Golovkin wants De La Hoya, fight would be at 154

By Boxing News - 06/23/2015 - Comments

golovkin64By Dan Ambrose: WBA middleweight champion Gennady Golovkin (33-0, 30 KOs) says that he’ll take the fight with 42-year-old Oscar De La Hoya, and that he’ll take the fight “immediately” if the aging “Golden Boy” De La Hoya truly wants to fight him. However, for Golovkin to take the fight, he would have to agree to melt down to 154, because that’s the weight that De La Hoya wants the fight to take place at, according to ESPN.com.

Golovkin previously said that he’d come down to 154 for a fight against Floyd Mayweather Jr. but only against him. But it’s likely that Golovkin would be agreeable to facing De La Hoya at this weight as well, because it’s not as De La Hoya would be any kind of threat to beat him given his advanced age, the time off he’s had from the sport, and his poor showing before he retired in 2008.

De La Hoya had lost three out of his last four fights before hanging up the gloves seven years ago. You can’t expect that the retirement years have improved De La Hoya’s skills any, can you?

“I have a great deal of respect for Oscar,” Golovkin said via Dan Rafael of ESPN.com. “He was a great champion and a huge star in the sport. If he decides to fight me, I’m ready as soon as possible. It would be another big drama show.”

You can definitely say it would be a drama show if De La Hoya winds up facing Golovkin next because it will likely be a true slaughter of epic proportions. De La Hoya feels that he would have a chance of beating Golovkin because Sugar Ray Leonard came out of a three-year retirement in 1987 to defeat middleweight champion Marvin Hagler by a decision. However, there was a world of difference between Leonard and De La Hoya’s situation. Leonard was still in his 30s, and still had his lightning hand speed at the time he fought Hagler.

Leonard wasn’t in his 40s, and hadn’t been out of the ring for seven years like De La Hoya. Further, Leonard also hadn’t lost 3 out of his last 4 fights before retiring like De La Hoya had. Their situations are totally different. Hagler, as good of a puncher as he was, he didn’t have one-punch power like Golovkin does. Hagler was the type of fighter who would pound you into submission over a course of rounds. He wasn’t someone who would drop you with a single shot like Golovkin.

“I think about Sugar Ray Leonard and Marvin Hagler,” De La Hoya said. “If [Leonard] could do it why can’t I? We both come from similar situations. We are both hungry for the competition, we’re both ambitious.”

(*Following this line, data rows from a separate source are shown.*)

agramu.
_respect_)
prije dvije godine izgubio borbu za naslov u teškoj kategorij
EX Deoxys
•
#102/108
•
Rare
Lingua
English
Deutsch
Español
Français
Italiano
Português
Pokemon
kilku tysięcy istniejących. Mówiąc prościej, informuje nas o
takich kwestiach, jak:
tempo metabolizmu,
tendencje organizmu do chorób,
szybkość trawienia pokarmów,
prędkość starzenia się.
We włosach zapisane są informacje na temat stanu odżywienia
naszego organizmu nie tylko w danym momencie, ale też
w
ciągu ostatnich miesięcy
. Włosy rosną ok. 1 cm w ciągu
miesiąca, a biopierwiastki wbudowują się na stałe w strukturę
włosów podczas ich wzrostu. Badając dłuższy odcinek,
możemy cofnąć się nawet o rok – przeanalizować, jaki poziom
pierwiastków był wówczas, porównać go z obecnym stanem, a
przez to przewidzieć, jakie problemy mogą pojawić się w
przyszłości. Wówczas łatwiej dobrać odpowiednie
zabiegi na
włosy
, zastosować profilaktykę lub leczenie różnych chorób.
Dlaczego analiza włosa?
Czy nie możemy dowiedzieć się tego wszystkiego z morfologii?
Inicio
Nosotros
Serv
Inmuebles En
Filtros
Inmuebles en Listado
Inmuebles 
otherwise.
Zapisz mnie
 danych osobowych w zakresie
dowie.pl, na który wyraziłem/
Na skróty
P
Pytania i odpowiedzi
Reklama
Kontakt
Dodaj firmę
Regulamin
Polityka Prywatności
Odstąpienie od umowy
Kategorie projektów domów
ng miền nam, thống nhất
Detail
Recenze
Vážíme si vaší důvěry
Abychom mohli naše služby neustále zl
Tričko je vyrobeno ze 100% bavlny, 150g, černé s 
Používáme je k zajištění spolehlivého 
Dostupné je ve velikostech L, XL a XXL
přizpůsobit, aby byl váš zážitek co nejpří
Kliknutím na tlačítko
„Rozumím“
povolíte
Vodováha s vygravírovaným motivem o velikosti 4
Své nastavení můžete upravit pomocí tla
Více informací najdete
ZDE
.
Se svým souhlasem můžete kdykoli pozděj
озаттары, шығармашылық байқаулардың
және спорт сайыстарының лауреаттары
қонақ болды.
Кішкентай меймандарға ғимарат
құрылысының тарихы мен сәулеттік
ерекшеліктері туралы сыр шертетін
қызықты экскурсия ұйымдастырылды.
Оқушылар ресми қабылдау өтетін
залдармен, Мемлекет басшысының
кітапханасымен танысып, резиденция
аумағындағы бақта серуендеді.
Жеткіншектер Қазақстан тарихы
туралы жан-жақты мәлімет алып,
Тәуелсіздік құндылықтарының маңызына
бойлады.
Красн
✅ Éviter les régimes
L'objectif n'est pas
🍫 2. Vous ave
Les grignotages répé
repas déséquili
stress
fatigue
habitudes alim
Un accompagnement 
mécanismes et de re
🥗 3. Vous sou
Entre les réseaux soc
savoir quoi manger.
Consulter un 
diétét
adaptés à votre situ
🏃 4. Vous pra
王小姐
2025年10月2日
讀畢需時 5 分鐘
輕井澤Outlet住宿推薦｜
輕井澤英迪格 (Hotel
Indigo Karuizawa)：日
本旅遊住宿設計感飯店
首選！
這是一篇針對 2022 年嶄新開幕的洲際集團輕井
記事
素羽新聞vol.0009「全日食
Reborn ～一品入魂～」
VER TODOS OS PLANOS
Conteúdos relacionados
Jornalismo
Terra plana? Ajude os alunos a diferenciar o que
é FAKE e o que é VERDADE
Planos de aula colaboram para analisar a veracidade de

De La Hoya sounds totally deluded. Leonard had his skills still intact when he came back. He was still youthful looking, and has his hand speed. De La Hoya doesn’t look young now, his hair is graying, he’s flabby around the face, and he had already lost his hand speed even before retiring in his mid-30s. De La Hoya still could throw combinations, but the blinding hand speed that he once had while fighting in the lower weights was gone. Without De La Hoya’s hand speed, he won’t have a ghost of a chance against a puncher like Golovkin.

The De La Hoya-Golovkin fight, if it happens, could be a big enough fight to increase Golovkin’s popularity in a huge way. I’m not sure if it will be a big enough fight to make Golovkin a pay-per-view attraction, but I think it will be big enough to lure the likes of Miguel Cotto and/or Saul “Canelo” Alvarez into fighting him if he doesn’t look too good. If Golovkin looks devastating against De La Hoya, then of course Cotto and Canelo will likely stay, far, far away from Golovkin until he ages to the point where he’s looking vulnerable.